Salles de sport: une vague de résiliations d’abonnements des “anti-passe”

Salle de sport/Photo: DR

Au même titre que les autres établissements culturels et de loisirs, les salles de sport ont ont l’obligation de contrôler les passes sanitaires de leurs clients depuis le 21 juillet. Et ça ne se passe pas bien…

L’application de la mesure est en effet bien contraignante pour les professionnels: ils voient se profiler une vague de résiliations d’abonnement et demandent plus de temps pour se préparer.

Certains usagers des salles de sport françaises ont exprimé leur mécontentement dès mercredi, le premier jour d’application du passe, sur les réseaux sociaux mais aussi directement auprès des lieux se pliant aux annonces du gouvernement.

Les salles de fitness ont dû faire face à de nombreuses questions sur l’application concrète des mesures, la mise en place opérationnelle et technique est compliquée pour les équipes en “sous-effectif” après le confinement, et certains salariés se refusent à contrôler le très contesté “sésame“.

Le directeur du cabinet du ministre des Sports a apporté des réponses partielles: les contrôles d’identité devraient être effectués de manière aléatoire par des agents assermentés et non par les exploitants.

Le passe sanitaire n’est en outre obligatoire que si la capacité de la salle est supérieure à 50 personnes, sans possibilité pour l’exploitant de décider lui-même de l’instauration d’une jauge pour contourner l’obligation.

Certains clients ont donc choisi de suspendre leur abonnement jusqu’à septembre, comme le proposent plusieurs chaînes de salles de sport, mais l’impact à long terme reste “difficile à mesurer”.

On essaie de satisfaire tout le monde” explique le responsable d’une salle de sport du IXème arrondissement de Paris, qui déplore une “déferlante de demandes de résiliation sur la journée du 21 juillet, avec parfois beaucoup d’agressivité”. “On nous traite de collabos“, confie-t-il.

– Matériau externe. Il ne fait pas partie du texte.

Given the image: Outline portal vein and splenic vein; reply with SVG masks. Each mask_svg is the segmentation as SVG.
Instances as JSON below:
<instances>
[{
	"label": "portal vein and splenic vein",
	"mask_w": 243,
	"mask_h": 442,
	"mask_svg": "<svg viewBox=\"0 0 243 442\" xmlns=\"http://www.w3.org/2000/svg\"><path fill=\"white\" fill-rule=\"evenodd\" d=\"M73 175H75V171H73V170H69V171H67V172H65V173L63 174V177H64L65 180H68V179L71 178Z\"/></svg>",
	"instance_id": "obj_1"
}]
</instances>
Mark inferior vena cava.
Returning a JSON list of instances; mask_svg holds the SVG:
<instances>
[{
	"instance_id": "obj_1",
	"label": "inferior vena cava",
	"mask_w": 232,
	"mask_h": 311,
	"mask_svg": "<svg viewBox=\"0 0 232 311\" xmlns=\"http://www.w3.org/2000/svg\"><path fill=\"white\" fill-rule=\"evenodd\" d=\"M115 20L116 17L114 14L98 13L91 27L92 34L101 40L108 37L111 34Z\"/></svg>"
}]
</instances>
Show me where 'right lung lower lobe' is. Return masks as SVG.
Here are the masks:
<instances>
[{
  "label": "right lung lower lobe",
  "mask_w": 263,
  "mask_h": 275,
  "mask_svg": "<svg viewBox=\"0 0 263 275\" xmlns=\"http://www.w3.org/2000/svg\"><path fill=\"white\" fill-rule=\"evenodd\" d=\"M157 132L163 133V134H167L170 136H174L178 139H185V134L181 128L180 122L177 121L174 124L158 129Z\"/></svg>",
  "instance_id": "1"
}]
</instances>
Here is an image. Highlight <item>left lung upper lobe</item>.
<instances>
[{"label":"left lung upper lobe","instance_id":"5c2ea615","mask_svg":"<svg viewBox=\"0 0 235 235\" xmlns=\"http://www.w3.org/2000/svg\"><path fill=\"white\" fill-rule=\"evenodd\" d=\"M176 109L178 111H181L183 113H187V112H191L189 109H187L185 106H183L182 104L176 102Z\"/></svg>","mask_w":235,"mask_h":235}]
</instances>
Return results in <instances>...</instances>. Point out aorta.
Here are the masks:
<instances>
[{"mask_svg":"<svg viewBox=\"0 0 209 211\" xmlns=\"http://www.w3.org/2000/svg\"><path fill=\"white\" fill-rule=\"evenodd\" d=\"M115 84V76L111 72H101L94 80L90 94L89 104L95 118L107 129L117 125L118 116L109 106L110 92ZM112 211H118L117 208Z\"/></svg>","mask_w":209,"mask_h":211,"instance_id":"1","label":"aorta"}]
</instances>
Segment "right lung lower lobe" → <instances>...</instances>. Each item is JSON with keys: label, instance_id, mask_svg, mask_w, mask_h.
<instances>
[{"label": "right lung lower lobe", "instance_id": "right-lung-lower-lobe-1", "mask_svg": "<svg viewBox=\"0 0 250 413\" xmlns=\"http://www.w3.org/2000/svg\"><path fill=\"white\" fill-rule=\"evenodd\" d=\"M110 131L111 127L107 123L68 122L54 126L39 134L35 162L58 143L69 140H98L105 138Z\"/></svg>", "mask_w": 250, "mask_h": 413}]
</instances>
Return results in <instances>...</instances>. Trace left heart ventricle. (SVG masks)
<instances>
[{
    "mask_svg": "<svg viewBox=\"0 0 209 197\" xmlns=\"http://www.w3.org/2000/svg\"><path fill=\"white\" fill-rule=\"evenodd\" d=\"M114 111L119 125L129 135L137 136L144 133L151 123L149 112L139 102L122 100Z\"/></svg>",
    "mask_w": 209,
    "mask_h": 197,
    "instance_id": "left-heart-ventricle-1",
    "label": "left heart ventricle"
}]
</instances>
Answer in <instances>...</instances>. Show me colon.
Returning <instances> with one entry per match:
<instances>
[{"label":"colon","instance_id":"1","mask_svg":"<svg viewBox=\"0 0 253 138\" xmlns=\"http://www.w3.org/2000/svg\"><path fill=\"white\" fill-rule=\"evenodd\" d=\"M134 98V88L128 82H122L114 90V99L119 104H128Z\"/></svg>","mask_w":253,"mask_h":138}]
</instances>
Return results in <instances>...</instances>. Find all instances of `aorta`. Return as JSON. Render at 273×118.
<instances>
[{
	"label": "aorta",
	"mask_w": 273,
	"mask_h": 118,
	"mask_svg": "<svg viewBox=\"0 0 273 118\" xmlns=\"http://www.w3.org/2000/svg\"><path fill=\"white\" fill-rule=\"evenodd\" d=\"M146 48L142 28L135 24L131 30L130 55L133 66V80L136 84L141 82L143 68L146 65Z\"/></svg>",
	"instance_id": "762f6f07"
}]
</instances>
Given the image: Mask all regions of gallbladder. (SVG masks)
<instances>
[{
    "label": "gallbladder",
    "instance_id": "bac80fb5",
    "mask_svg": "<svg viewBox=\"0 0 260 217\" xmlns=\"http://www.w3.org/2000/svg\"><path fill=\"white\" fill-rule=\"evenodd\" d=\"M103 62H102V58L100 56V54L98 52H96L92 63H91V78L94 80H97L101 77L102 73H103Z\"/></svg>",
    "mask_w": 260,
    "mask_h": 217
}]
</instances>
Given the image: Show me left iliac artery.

Les syndicats ont observé un effet immédiat de la mesure gouvernementale au niveau national. Virgile Caillet, délégué général de l’Union Sport & Cycle,  représenté dans 1 500 salles de fitness, a évoqué des “remontées d’incidents dès le matin même”. et constaté “une agressivité extrêmement forte de la part d’une minorité hurlante” dans une journée de “grande confusion”.

Jusqu’à des cas extrêmes. Thierry Doll, président du syndicat Active FNEALP cite ainsi un club de fitness d’un territoire rural de l’Est : “Avant la crise sanitaire, la salle comptait 700 adhérents, à la réouverture en juin ce chiffre était déjà tombé à 120 et depuis l’instauration du passe sanitaire, la salle a encore déploré 12 résiliations sur la première journée”.

Un exemple parmi tant d’autres: celui de Lilia, adhérente d’une salle de sport lyonnaise qui ne souhaite pas se faire vacciner. Interrogée par Le Figaro, elle juge le passe sanitaire “aberrant”. Le responsable de son club a mis en place une jauge de 49 personnes pour le moment, tout en indiquant qu’il commencerait à contrôler le passe, même en dessous de 49 personnes d’ici au 31 juillet au plus tard.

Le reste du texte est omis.